You’ll work through custom web applications that force you out of your comfort zone with detailed web projects. This book is absolutely massive totaling 800+ pages in change.

However there isn’t much else I’d recommend for a beginner who wants to push their Ruby skills in web development. This guide is lengthy and definitely challenging but absolutely worth the effort.

Two Scoops of Django

Another popular backend language is Python, although this is really just a full-on programming language. It can be used for anything from desktop software to mobile applications.

And much like how Ruby has Rails, Python has Django. This framework makes your task easier by simplifying the Python code you need for connecting to databases and building classes/methods/etc.

Two Scoops of Django is the strongest book on Django development covering all the practical aspects of building a Django website. It is not easy to work through and I absolutely recommend starting with regular Python before getting this book.

However if you’re adamant about building a Python-powered website then this book will help you get there much faster.

There are many other frameworks you could try but Django is the biggest with the most support worldwide. It’s practically a staple for any Python web developer and this book is my #1 pick for learning the ropes.

Node.js in Practice

One of the newest technologies in backend development is Node.js. This library lets you build fully JS-powered websites with JavaScript on the backend and the frontend.
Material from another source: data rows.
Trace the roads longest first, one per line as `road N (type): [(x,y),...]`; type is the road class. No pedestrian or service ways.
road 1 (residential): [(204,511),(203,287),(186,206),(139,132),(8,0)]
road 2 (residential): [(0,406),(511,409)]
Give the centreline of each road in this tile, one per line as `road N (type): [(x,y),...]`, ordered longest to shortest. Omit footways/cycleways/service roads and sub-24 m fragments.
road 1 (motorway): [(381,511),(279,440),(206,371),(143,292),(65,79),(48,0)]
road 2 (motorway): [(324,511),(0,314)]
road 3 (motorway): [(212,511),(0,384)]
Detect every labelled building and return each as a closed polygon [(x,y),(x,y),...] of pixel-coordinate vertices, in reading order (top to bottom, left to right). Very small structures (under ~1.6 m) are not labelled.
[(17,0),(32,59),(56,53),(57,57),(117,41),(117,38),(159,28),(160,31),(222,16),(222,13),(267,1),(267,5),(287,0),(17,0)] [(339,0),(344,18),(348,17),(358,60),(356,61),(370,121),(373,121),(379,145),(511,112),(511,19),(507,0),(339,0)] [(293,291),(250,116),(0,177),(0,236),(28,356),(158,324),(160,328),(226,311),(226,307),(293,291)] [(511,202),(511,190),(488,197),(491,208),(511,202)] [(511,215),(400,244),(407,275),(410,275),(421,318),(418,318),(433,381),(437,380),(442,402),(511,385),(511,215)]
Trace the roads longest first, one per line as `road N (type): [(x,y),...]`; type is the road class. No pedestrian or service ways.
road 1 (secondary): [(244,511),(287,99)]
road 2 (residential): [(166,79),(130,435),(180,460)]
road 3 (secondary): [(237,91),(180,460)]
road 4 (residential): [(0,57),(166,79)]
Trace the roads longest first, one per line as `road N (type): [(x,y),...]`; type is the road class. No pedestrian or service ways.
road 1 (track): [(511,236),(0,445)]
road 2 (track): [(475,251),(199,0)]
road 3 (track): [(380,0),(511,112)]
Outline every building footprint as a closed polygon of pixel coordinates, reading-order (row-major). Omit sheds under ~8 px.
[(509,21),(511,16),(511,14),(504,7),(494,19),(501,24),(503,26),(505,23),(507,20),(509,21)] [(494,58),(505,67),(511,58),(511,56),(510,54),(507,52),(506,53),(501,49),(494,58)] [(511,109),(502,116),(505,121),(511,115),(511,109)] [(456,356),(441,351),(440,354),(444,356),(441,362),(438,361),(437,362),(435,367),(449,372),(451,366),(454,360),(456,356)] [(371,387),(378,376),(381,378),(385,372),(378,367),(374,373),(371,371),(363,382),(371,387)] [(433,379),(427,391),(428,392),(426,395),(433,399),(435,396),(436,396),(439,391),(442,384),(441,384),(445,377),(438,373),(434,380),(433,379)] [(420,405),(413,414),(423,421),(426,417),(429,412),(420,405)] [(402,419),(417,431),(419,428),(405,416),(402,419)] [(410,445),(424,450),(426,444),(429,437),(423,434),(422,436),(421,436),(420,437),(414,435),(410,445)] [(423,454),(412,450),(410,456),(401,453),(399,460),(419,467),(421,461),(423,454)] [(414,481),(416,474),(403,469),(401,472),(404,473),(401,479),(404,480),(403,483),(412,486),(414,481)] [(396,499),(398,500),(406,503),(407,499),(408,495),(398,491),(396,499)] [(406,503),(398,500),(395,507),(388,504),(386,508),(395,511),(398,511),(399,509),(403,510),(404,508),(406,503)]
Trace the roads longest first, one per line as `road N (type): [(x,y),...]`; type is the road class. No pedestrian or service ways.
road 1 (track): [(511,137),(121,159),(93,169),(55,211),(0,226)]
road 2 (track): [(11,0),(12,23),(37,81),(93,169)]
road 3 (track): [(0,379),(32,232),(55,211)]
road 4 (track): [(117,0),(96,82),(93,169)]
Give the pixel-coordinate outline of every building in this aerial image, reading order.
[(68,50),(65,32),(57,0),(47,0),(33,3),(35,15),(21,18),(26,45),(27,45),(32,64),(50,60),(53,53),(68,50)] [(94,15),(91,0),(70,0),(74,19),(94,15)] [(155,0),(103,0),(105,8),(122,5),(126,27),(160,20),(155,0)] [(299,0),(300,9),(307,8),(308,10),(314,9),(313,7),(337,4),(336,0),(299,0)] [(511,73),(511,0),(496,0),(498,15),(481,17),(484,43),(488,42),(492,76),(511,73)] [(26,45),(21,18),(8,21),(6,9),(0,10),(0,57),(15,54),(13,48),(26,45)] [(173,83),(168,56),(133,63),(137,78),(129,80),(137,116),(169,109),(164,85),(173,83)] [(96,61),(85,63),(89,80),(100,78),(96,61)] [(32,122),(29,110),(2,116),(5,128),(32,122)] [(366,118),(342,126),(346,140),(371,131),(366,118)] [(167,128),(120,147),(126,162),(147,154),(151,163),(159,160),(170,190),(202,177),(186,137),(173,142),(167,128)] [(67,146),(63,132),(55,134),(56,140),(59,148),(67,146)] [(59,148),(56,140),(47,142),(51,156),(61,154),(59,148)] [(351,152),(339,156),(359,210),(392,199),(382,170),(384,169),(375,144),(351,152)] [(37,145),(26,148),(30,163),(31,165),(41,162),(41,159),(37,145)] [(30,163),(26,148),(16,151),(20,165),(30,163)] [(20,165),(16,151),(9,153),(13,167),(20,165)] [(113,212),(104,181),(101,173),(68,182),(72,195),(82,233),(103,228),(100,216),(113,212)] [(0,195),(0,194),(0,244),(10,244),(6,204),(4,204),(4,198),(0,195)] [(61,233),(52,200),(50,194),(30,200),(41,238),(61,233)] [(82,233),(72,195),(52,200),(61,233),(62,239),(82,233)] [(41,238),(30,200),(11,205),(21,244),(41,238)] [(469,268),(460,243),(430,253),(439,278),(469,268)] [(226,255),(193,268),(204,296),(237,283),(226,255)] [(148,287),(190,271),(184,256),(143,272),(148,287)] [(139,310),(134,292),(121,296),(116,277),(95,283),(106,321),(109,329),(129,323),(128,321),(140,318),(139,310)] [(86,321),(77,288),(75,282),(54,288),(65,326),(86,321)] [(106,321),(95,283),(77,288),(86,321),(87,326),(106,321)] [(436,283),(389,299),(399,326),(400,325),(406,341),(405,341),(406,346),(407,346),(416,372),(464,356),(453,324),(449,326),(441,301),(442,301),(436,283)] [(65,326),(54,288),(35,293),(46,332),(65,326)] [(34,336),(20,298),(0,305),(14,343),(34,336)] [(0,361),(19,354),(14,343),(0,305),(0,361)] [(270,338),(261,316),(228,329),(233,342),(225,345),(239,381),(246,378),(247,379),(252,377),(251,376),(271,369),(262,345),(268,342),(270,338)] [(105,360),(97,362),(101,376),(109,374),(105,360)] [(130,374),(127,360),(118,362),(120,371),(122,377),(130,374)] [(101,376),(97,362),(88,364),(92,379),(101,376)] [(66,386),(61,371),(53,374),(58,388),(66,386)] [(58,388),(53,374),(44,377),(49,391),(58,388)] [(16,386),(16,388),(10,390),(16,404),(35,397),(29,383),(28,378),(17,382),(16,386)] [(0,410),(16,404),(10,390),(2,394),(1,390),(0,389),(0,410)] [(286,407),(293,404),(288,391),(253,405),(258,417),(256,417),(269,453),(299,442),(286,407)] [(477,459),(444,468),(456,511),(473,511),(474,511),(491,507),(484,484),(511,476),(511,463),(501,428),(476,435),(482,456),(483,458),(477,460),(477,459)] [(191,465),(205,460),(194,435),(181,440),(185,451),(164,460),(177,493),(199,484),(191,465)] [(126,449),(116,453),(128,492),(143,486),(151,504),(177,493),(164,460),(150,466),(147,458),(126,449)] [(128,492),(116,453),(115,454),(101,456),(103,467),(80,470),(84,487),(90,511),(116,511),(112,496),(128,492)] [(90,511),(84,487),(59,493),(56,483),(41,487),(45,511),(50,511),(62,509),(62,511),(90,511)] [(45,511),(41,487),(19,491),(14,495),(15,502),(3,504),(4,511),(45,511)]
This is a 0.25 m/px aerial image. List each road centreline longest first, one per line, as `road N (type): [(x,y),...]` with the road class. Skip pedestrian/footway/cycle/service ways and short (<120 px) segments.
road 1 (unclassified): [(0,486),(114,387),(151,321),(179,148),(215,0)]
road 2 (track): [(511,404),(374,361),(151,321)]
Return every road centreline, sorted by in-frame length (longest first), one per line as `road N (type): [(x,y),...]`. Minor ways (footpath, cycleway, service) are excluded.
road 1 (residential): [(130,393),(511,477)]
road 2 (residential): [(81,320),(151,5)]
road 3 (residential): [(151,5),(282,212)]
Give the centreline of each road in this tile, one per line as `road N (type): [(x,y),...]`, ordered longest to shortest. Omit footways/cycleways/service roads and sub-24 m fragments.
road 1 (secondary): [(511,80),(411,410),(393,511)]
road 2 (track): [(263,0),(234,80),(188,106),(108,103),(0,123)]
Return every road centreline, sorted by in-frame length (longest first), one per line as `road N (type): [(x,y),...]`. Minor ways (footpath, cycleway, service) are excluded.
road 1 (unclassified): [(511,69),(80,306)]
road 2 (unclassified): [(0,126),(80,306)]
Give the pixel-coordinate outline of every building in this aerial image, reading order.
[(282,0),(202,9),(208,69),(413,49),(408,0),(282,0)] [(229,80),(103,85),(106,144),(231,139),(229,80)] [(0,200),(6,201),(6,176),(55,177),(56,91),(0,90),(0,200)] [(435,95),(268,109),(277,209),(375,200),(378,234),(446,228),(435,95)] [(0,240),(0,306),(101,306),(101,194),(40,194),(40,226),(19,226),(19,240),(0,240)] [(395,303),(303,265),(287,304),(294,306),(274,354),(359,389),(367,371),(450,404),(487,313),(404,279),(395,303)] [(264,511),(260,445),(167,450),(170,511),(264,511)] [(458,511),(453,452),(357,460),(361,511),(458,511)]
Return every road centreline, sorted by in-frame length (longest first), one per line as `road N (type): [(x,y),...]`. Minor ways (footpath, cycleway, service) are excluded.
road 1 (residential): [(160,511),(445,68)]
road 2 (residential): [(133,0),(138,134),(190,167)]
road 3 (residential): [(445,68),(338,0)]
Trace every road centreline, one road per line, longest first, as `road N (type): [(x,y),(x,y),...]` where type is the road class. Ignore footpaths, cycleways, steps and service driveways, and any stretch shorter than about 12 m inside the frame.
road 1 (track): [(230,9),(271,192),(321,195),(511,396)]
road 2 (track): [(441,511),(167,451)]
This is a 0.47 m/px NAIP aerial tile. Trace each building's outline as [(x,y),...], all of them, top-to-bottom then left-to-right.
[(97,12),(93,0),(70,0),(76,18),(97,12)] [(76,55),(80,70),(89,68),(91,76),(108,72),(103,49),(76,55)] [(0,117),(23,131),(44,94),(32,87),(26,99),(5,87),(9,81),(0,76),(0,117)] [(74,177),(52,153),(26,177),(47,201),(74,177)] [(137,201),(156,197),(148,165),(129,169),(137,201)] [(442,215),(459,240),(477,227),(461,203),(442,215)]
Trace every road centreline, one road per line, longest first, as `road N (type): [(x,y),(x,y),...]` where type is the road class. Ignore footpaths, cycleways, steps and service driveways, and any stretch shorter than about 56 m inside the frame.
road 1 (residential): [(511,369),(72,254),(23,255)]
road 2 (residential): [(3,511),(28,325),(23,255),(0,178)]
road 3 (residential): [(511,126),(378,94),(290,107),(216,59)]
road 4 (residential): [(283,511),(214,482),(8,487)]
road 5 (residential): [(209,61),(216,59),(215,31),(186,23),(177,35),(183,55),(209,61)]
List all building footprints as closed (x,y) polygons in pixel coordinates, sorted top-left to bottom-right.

The book Node.js in Practice is absolutely massive and one of the more technical introductions to the library. You should already have very strong JavaScript programming skills before even thinking about getting into Node.

It requires a special server environment which can be a pain to setup, not to mention you also need to learn how to connect this language into databases and related programs. But ultimately this adds up to a powerful environment where JavaScript reigns supreme.

If you’re brand new to web development I personally suggest sticking to PHP first. It’s the easiest backend language to learn and it’s the most popular out of everything.

But if you’ve got an itch for Node then this book will help you learn all the fundamentals plus a little more.

Picking The Best

It’s tough to whittle down this list since each person comes into web development from different skill levels with different goals.

But generally speaking, I recommend starting with the Duckett book HTML & CSS, followed by his JavaScript & jQuery book. These two will give you a solid ground to stand on, and from there you can branch out into any language(s) that catch your attention.